From Tables 3 and 4, it can be seen that the blister resistance is low in the case of blending latex A4 having a high gel content (Comparative Example 1). It can be seen that the one with the latex A5 having a low glass transition temperature (Comparative Example 2) or the one with the latex B4 (Comparative Example 5) has low rigidity. It can be seen that the dry pick becomes low in the case where the latex A6 having a high glass transition temperature is blended (Comparative Example 3) or the case where the latex B5 is blended. It can be seen that the one in which the latex A7 having a small average particle diameter is blended (Comparative Example 4) has low gloss. It can be seen that the dry pick becomes low in the case where the latex B6 having a large average particle diameter is blended (Comparative Example 7).
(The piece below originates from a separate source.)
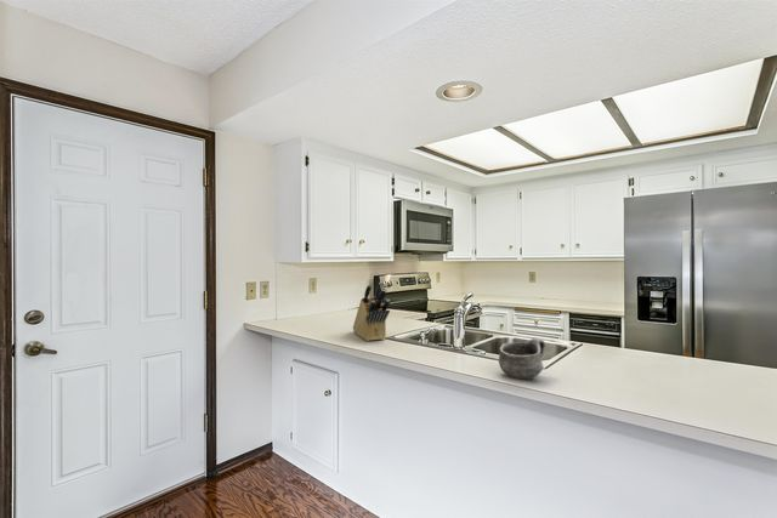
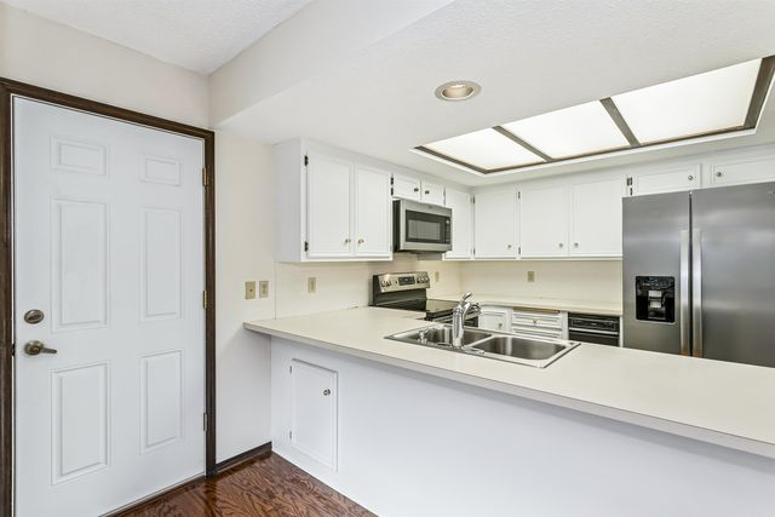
- bowl [498,336,546,381]
- knife block [352,280,391,342]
On the other hand, according to the present invention, it is found that both high rigidity and high adhesive strength are combined, the gloss and the blister resistance are excellent, and each property is well balanced.

Claims (1)

[Claims] 1. A carboxy-modified diene-based copolymer (having a glass transition temperature of 20 to 50 ° C., a tetrahydrofuran insoluble content of 20 to 50% by weight, and an average particle diameter of latex particles of 0.11 to 0.14 μm ( A), a glass transition temperature of 0 to 30 ° C, and a tetrahydrofuran insoluble content of 51
˜80% by weight, and the average particle size of the latex particles is 0.
A latex for paper coating containing a carboxy-modified diene-based copolymer (B) having a particle size of 08 to 0.11 μm.